## ESTRATTO DEL DOCUMENTO:

____

Un invito a rallentare, camminare, incontrarsi e riscoprire il valore autentico dei luoghi. Torna il Festival della Montagna Fiorentina 2026, il progetto diffuso che trasforma l’Appennino Tosco-Romagnolo in un grande laboratorio a cielo aperto fatto di natura, cultura, tradizioni e nuove forme di socialità.
Da giugno a settembre, tra Londa e San Godenzo, il festival propone un viaggio attraverso paesi, frazioni, sentieri e piazze, mettendo al centro quella “montagna di mezzo” che custodisce paesaggi, storie e comunità a pochi chilometri da Firenze. Un territorio da attraversare lentamente, partecipando a escursioni, concerti, spettacoli, laboratori, incontri e feste popolari.
La stagione si inaugura domani, 21 giugno, a Londa: si comincia di buon mattino, alle 8.30, con “Alla scoperta dei bivacchi nel territorio di Londa”, escursione alle porte del Parco Nazionale delle Foreste Casentinesi alla scoperta dei bivacchi del Lago dell’Aina, di Pallereta e di Poggio Ratoio, nel complesso forestale di Rincine. Alle 12 è la volta dell’opera sonora di Agnese Banti, “Fior di mezzogiorno…”, nata durante la prima edizione della residenza d’artista “A dimora” nel 2023 ed entrata in modo permanente nella collezione del Comune di Londa. Collocata in Piazza Umberto I, interpreta il rapporto della comunità con il tempo attraverso il rintocco dell’orologio del Palazzo Comunale, tra memoria sonora, stornelli toscani e suggestioni legate alla tradizione popolare. L’installazione suonerà ogni giorno alle 12.00 e ogni domenica dalle 12.00 alle 24.00. Dalle 15.30 poi, lo Chalet del Lago di Londa sarà aperto in anteprima per verificare l’intervento di riqualificazione in atto che lo trasformerà in centro polifunzionale per cittadini e visitatori.
Dal 13 al 19 luglio il festival farà poi tappa a San Godenzo, con una settimana dedicata a natura, spettacolo e tradizioni. In programma escursioni per famiglie, concerti, laboratori, street food, canti popolari dell’Appennino e appuntamenti come “VERDI GAME. Tutto nel mondo è burla!”, “Architetture Sonore” e la giornata conclusiva “Castagno in festa!”.
Tutti gli eventi sono gratuiti, salvo alcune attività che richiedono prenotazione. Un’occasione per scoprire una montagna viva, accogliente e ricca di opportunità, dove cultura e territorio camminano insieme.

____

Dati di origine

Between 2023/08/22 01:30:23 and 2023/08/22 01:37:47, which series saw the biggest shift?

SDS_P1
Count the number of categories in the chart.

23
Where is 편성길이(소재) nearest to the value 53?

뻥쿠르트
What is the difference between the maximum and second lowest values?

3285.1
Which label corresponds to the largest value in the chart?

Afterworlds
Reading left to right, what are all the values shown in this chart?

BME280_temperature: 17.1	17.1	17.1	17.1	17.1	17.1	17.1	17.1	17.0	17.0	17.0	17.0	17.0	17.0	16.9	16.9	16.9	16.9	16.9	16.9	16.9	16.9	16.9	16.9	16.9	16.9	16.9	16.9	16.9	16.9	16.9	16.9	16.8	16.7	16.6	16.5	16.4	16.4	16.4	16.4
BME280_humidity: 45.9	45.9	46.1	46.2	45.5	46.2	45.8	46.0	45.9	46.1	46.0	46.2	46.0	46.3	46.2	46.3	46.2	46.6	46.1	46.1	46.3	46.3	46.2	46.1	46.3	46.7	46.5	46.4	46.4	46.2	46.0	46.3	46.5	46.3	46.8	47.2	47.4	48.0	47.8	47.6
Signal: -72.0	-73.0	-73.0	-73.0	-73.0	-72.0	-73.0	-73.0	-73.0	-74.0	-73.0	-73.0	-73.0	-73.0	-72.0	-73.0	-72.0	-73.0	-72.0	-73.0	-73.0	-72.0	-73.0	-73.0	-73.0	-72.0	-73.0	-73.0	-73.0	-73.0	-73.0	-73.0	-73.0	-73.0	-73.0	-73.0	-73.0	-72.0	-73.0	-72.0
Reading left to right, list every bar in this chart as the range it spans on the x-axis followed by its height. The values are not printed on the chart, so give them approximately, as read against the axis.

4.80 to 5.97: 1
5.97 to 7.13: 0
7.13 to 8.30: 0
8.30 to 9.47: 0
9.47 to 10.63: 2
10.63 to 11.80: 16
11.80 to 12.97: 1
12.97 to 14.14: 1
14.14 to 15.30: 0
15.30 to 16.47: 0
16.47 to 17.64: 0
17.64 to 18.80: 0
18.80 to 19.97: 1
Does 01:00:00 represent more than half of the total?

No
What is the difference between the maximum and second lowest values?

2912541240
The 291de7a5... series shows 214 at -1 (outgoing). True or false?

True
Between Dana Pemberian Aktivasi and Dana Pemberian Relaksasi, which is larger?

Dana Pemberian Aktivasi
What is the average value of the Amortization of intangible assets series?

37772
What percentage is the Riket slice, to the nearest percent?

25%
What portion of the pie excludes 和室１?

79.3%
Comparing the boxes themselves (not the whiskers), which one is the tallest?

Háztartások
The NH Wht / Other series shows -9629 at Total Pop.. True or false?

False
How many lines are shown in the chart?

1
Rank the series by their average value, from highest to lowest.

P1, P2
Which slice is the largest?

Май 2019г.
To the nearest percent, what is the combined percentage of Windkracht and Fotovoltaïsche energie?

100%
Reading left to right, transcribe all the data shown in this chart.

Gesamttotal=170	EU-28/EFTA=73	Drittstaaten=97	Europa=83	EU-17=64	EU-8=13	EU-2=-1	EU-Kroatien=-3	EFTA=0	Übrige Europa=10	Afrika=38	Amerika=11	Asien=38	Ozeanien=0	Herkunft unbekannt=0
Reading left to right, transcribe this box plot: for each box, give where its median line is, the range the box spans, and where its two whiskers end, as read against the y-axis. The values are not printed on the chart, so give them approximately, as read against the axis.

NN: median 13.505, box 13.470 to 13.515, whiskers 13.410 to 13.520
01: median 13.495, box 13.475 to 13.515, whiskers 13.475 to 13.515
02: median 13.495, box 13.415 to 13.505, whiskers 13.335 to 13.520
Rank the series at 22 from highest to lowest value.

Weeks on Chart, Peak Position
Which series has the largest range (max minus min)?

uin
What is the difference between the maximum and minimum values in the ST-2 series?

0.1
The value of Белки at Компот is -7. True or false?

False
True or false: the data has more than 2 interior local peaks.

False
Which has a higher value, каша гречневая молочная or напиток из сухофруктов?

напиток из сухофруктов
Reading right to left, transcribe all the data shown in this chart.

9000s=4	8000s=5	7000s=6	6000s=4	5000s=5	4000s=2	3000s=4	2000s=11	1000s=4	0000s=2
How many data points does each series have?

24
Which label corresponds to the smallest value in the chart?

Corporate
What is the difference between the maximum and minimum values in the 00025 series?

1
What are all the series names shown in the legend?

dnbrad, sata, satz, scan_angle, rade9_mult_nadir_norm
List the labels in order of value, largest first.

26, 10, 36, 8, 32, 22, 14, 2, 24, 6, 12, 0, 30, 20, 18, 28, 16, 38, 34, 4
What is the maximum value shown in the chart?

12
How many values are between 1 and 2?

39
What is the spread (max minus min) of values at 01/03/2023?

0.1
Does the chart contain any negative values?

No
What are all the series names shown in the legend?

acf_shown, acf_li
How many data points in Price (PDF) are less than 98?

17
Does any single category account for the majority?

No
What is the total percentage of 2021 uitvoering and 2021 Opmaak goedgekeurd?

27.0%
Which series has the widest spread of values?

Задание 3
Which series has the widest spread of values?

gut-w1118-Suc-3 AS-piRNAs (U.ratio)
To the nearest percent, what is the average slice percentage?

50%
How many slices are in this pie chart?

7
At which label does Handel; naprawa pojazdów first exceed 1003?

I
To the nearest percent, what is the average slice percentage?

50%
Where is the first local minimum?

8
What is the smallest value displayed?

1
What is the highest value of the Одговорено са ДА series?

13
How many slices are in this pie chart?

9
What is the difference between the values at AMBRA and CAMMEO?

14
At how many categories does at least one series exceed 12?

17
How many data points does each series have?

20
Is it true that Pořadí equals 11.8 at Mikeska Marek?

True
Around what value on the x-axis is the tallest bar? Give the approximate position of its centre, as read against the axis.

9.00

____

## ISTRUZIONI DEL COMPITO:
Trascriva fedelmente il passo del testo sul Festival della Montagna Fiorentina compreso tra "Un invito a" e "forme di socialità.", estremi inclusi. Il materiale fornito è distinto dal testo sul Festival della Montagna Fiorentina.

## RISPOSTA AL COMPITO:
Un invito a rallentare, camminare, incontrarsi e riscoprire il valore autentico dei luoghi. Torna il Festival della Montagna Fiorentina 2026, il progetto diffuso che trasforma l’Appennino Tosco-Romagnolo in un grande laboratorio a cielo aperto fatto di natura, cultura, tradizioni e nuove forme di socialità.